Acer to Acquire Gateway for $710 million
downix writes "On the way into work today, I heard about Acer buying Gateway. A bold move strategically, I wonder what consequences this will have for Gateway's employees and customers. As the purchase price was at $1.90 per share, those of us that purchased Gateway shares a few years ago are reminded just how far it has fallen."
"I wonder what consequences this will have for Gateway's employees and customers."
Gateway has customers?!
Dear diary: Today I stuffed some dolls full of dead rats I put in the blender.
Under the radar of most US consumers, Packard Bell has actually become a fairly reputable manufacturer again in Europe. Last I heard they were putting out fairly good product.
The reason that Gateway and Lenovo are interested in Packard Bell is so they can capture some of the European market without having to go into it starting with nothing.
I've never purchased a Gateway, but I do follow the trends in reliability, price, performance, and support from major vendors. Objectively, Gateway has not "always" made crappy computers. Instead they followed a common trend in computer manufacturing/sales. Within the first few years they made quality machines and had excellent support, both better than average for the price. Then, when they had a reputation and brand, the company executives cashed it in for quick profit by selling machines made more cheaply and poorly and counting on their reputation to get people to buy. The exact same thing happened with Alienware about a year before Dell bought them.

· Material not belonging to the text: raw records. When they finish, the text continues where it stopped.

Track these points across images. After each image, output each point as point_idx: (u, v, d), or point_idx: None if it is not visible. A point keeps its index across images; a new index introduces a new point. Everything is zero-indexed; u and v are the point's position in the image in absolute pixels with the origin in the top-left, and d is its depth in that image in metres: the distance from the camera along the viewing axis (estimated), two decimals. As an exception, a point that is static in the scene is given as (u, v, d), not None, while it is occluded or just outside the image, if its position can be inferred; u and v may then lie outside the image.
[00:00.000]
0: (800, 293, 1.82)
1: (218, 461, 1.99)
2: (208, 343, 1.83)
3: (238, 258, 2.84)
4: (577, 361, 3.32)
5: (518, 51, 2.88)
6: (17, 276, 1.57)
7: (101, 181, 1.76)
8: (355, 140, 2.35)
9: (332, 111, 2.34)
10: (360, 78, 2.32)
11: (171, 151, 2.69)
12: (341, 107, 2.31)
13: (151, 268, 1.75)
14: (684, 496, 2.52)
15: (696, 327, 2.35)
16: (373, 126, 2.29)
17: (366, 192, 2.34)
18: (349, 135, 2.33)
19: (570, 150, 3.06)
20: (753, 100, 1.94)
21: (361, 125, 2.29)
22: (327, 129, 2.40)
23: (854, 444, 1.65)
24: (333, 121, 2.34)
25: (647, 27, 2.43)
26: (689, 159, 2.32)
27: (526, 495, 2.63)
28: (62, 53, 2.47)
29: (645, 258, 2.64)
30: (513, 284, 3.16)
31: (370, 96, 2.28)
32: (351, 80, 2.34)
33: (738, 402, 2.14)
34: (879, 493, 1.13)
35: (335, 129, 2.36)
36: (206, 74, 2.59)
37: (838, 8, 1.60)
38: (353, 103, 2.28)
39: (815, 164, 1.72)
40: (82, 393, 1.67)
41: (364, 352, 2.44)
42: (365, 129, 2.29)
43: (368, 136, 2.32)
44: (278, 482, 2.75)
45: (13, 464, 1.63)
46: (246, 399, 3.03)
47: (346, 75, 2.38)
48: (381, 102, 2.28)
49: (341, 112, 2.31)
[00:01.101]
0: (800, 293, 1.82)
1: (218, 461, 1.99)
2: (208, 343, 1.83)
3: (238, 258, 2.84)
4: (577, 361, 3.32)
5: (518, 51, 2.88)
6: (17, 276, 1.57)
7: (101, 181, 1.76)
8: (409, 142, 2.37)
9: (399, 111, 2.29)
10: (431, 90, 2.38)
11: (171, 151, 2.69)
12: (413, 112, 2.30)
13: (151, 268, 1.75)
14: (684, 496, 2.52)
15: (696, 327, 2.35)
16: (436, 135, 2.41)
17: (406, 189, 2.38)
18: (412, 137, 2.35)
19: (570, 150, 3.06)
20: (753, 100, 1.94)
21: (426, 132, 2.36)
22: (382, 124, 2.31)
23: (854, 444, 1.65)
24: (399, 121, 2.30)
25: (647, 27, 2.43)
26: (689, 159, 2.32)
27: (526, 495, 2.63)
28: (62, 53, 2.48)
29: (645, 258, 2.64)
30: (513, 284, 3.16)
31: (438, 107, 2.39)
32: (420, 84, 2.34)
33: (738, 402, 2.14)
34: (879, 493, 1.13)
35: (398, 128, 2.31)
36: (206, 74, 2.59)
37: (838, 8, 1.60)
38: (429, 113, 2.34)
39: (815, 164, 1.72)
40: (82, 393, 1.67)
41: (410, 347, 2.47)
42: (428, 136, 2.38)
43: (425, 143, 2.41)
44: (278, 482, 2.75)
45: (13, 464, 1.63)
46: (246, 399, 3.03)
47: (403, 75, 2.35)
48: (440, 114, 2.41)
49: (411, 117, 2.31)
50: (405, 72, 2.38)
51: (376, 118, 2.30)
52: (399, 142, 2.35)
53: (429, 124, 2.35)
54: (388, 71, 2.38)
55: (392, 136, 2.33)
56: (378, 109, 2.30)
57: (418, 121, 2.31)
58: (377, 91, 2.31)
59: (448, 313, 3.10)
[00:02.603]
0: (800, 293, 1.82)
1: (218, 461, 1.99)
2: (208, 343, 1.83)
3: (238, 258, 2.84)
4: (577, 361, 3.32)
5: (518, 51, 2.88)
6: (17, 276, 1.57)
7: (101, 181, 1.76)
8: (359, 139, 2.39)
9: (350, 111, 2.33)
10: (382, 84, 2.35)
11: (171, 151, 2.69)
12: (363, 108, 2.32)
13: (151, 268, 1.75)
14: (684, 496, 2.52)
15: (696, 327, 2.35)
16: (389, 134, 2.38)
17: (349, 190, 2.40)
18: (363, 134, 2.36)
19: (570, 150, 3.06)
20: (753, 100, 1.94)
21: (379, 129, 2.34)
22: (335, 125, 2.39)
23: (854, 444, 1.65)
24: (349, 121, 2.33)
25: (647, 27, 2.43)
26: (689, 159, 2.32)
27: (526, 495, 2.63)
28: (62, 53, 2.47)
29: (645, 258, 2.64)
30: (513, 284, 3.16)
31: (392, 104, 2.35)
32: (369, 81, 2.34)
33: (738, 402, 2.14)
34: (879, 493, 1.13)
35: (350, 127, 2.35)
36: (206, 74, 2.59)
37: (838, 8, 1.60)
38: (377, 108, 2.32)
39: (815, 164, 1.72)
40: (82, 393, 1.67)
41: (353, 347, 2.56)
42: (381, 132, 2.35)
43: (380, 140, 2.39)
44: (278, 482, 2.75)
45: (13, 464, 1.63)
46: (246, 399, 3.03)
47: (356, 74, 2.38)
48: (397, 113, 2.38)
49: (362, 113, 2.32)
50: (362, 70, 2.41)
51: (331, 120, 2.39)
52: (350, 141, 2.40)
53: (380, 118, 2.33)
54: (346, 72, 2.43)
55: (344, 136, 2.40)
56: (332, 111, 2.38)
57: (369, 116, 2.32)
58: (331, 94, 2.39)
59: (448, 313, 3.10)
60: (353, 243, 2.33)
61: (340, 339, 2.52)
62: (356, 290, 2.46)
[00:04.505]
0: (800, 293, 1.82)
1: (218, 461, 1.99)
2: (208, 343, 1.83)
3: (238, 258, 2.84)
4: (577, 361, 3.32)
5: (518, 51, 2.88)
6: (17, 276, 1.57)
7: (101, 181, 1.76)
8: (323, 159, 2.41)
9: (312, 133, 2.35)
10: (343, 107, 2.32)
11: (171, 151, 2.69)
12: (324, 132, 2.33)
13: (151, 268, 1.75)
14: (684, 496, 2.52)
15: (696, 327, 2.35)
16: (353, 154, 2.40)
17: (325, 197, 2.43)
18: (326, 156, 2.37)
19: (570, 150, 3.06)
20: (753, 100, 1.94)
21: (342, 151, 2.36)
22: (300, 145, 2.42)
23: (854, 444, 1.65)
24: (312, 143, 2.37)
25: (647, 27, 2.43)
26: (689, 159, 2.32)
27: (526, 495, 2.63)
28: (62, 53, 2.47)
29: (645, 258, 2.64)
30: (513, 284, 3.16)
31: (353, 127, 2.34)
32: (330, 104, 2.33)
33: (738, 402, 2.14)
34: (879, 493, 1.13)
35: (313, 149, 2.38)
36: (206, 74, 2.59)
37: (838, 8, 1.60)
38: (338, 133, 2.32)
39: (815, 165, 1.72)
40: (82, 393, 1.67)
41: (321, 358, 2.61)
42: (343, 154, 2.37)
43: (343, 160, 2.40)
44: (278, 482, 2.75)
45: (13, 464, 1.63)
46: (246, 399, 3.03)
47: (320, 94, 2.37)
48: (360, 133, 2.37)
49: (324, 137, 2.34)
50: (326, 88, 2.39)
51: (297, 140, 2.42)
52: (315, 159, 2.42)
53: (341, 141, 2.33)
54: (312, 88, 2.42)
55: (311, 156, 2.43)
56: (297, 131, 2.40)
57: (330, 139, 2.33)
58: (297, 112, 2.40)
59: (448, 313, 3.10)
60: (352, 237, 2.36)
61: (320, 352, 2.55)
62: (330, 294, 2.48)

Sometimes at a later date a company can reverse course to some degree. Dell's laptops, for example, have gained in quality and reliability over the last few years and are no longer the cheapest junk they can assemble using whatever is inexpensive today. Usually, however, with enough customers pissed off and vowing never to buy crap from Brand X again, it makes more sense in business to simply start Brand Y and count on consumers do not do any homework or even look at consumer reports instead of the TV ad where the guy says its a good deal.
This takes two companies with minimal brand equity and merges them to provide better buying power and a lower cost of goods. The fact that Gateway was worth only $710 million despite being the third-largest vendor here in the US should say something right there. And it's not good.
Market Cap of some major US PC vendors:
HP 125.68B
Apple 115.8B
Dell 61.63B
Gateway 676.29M
See an interesting trend? Gateway would be pocket change to any of those bigger companies. Basically, they died in retail, were taken over from within by E-Machines (even though Gateway bought E-Machines, the execs from E-Machines wound up in charge - just like when NeXT was bought by Apple) and stabilized just enough to turn into the company into bait for Acer.
Goodbye, Gateway...
-- Josh Turiel
"2. Do not eat iPod Shuffle."
Ah yes, combining the prestige of a Taiwanese electronics OEM with the affordability and reliability of an Italian sports car manufacturer. It's a match made in heaven.
Are they outsourcing the jobs? and I hear a lot of Gateway bashing here. It's understandable, but 8 years ago I bought a gateway. It FINALLY died about 2 weeks ago. This computer handled being on almost everyday, over 150 linux installs a few windows installs and has NEVER been cleaned out with a vacuum or anything. It's dirty as hell and I'm affraid to open it to fix the damn thing. I primarily used this computer for 2 things; 1) Testing all the latest linux distros 2) Downloading my pr0n, warez and music. I think it would still work if I popped another hard drive in. So all in all I had an AMAZING Gateway experience. I wouldn't buy another pre-made PC now that I use laptops and build my own PCs. I needed the Gateway for school at the time and didn't have the time to build my own.